§ **Textausschnitt**
------------

Telefon- und Publikumsjoker hätte der Quizkandidat in diesem Fall wohl vergeblich bemühen können. Colette Flesch (DP, 1x), Carine Risch (LSAP, 4x), Nancy Kemp-Arendt (CSV, 6x), Anne Kremer (DP, 3x) und Tessy Scholtes (CSV, 1x) bringen es in der Tat auf 15 Titelgewinne. Nicht schlecht, wenn man bedenkt, dass eine separate Wahl bei den Damen erst seit 1966 durchgeführt wird.
Sportler haben Konjunktur in Wahlzeiten. Sie sind Sympathieträger, durch die umfangreiche Sportberichterstattung in den Luxemburger Medien ständig präsent. Pascale Schmoetten, LSAP-Kandidatin im Bezirk Norden, glänzte zum Auftakt der Spiele der kleinen Staaten auf Zypern am Dienstag mit dem Goldmedaillengewinn über 10.000 Meter. Die Fotos in der Presse waren beste PR in eigener Wahlsache.

------------

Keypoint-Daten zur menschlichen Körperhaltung
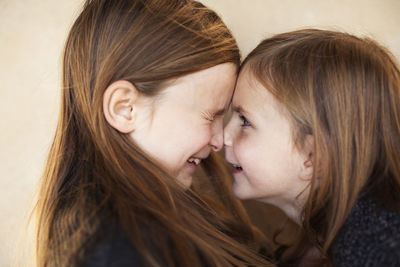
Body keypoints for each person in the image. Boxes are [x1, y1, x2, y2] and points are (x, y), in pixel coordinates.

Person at [34, 0, 274, 266]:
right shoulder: (117, 249)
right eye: (211, 116)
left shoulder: (163, 212)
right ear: (125, 109)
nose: (219, 141)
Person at [224, 29, 400, 266]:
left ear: (314, 157)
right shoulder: (330, 242)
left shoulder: (379, 250)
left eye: (245, 121)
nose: (223, 136)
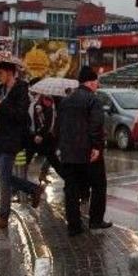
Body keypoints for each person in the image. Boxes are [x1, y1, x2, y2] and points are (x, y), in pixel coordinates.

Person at [0, 62, 44, 229]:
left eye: (0, 73)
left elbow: (20, 116)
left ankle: (3, 215)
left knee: (3, 177)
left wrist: (0, 104)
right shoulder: (1, 90)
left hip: (12, 139)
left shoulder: (21, 90)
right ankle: (33, 189)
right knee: (2, 176)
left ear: (10, 73)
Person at [57, 66, 111, 236]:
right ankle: (95, 221)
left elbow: (58, 127)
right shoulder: (92, 100)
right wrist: (96, 146)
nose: (97, 85)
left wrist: (61, 147)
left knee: (71, 188)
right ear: (91, 81)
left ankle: (74, 226)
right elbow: (96, 124)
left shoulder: (66, 100)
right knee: (98, 185)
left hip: (68, 153)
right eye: (96, 82)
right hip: (88, 152)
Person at [31, 94, 63, 183]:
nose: (49, 101)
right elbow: (42, 124)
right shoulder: (39, 107)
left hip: (52, 136)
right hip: (47, 138)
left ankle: (43, 174)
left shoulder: (53, 105)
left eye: (50, 100)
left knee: (53, 158)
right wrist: (40, 134)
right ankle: (68, 179)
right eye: (46, 99)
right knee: (54, 158)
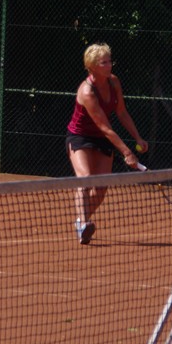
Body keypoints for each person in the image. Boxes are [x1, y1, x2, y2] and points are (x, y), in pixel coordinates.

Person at [66, 42, 147, 244]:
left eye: (110, 61)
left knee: (101, 187)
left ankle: (80, 220)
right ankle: (84, 224)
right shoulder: (87, 92)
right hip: (80, 137)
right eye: (104, 62)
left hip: (102, 139)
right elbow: (105, 127)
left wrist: (137, 137)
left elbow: (121, 112)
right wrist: (127, 152)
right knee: (85, 179)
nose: (109, 65)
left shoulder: (114, 82)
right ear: (92, 66)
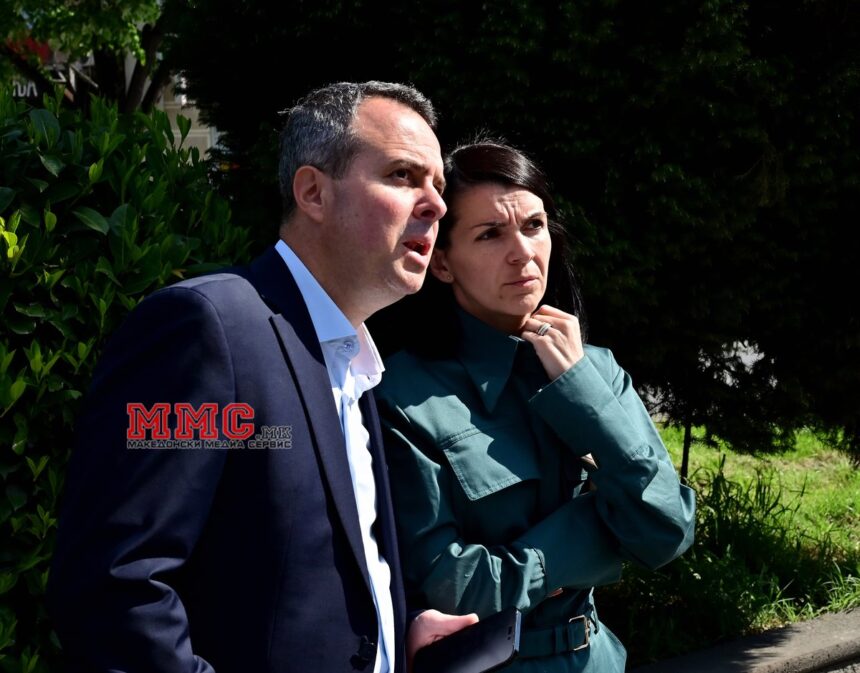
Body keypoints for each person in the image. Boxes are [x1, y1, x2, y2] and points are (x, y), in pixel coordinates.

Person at [47, 81, 477, 673]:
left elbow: (294, 581)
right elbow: (115, 586)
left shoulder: (353, 364)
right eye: (403, 175)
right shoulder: (208, 330)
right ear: (313, 192)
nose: (436, 205)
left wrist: (392, 635)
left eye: (438, 186)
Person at [371, 139, 697, 672]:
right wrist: (589, 534)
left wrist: (580, 391)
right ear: (443, 263)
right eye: (490, 234)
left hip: (598, 659)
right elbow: (451, 588)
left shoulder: (595, 370)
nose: (522, 252)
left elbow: (666, 531)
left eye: (534, 225)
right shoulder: (405, 399)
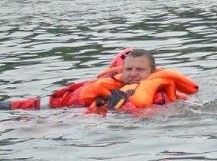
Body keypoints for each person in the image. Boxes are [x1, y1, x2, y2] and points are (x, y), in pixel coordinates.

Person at [0, 48, 198, 112]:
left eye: (140, 69)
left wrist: (125, 105)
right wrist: (11, 105)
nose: (133, 73)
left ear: (152, 72)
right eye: (128, 69)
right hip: (77, 115)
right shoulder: (99, 86)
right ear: (119, 70)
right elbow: (56, 101)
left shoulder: (165, 92)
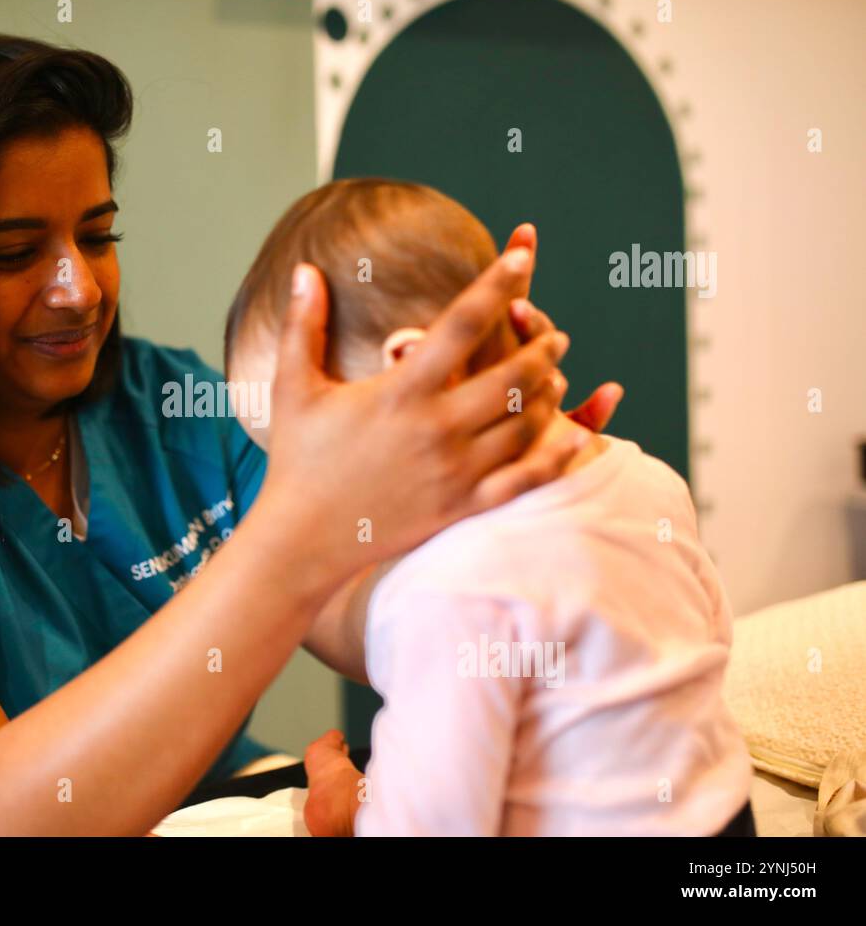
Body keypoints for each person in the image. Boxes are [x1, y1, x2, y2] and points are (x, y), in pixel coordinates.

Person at [0, 34, 619, 836]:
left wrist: (506, 501)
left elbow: (361, 613)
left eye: (98, 234)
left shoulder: (167, 402)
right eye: (13, 253)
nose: (78, 289)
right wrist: (306, 524)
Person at [223, 178, 751, 836]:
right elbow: (706, 657)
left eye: (307, 453)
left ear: (413, 367)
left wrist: (344, 805)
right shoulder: (646, 478)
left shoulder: (445, 587)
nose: (310, 491)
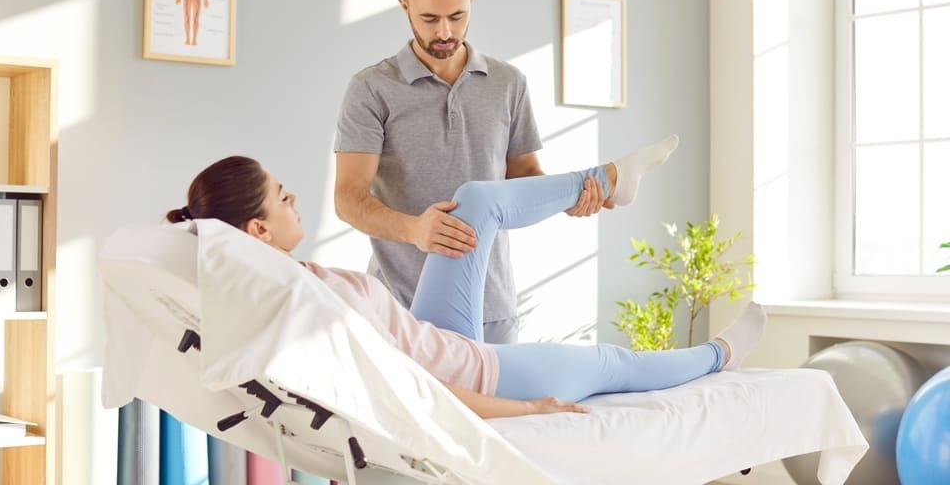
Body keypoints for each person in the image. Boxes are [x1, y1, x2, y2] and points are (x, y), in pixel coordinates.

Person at [166, 136, 768, 419]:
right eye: (279, 194)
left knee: (475, 200)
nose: (292, 195)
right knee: (613, 365)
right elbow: (407, 388)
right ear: (257, 230)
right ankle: (720, 355)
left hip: (433, 335)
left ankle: (609, 180)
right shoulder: (309, 303)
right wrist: (531, 411)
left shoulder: (290, 280)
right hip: (472, 371)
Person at [334, 0, 610, 344]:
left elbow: (526, 178)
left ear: (472, 2)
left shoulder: (508, 83)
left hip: (491, 307)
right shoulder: (371, 89)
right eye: (429, 18)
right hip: (398, 309)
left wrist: (571, 199)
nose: (444, 32)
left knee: (492, 407)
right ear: (404, 6)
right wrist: (416, 230)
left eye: (456, 16)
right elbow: (348, 197)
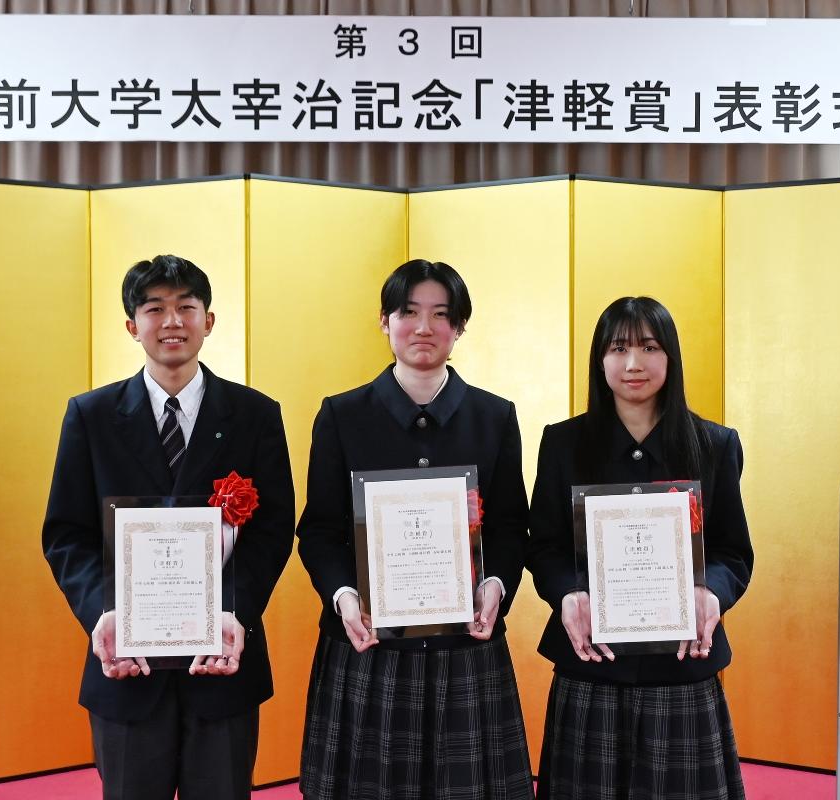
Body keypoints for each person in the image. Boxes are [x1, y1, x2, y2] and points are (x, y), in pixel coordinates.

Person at [42, 254, 295, 800]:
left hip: (223, 662)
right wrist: (104, 613)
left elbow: (273, 529)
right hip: (127, 667)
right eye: (154, 308)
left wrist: (235, 611)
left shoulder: (255, 414)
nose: (172, 321)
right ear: (132, 326)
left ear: (209, 320)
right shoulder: (91, 415)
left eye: (186, 307)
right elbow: (66, 534)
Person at [297, 259, 534, 800]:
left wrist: (495, 585)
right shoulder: (341, 415)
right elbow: (319, 530)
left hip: (464, 647)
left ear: (460, 327)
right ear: (385, 321)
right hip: (369, 646)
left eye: (441, 315)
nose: (424, 328)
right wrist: (344, 596)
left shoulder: (494, 417)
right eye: (408, 312)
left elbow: (508, 525)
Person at [527, 296, 753, 800]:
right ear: (600, 359)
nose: (633, 363)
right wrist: (567, 594)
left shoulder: (714, 444)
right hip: (592, 662)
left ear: (670, 357)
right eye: (619, 348)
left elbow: (733, 552)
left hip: (682, 665)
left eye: (649, 348)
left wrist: (712, 593)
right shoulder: (563, 443)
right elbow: (544, 547)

------------

§ **Auszuführende Aufgabe**
Erkläre in ein bis drei Sätzen, warum Sportler laut dem Textausschnitt in Wahlzeiten Konjunktur haben. Stütze dich dabei ausschließlich auf den Textausschnitt.

§ **Antwort zur Übung**
Sportler sind Sympathieträger. Außerdem sind sie durch die umfangreiche Sportberichterstattung in den Luxemburger Medien ständig präsent.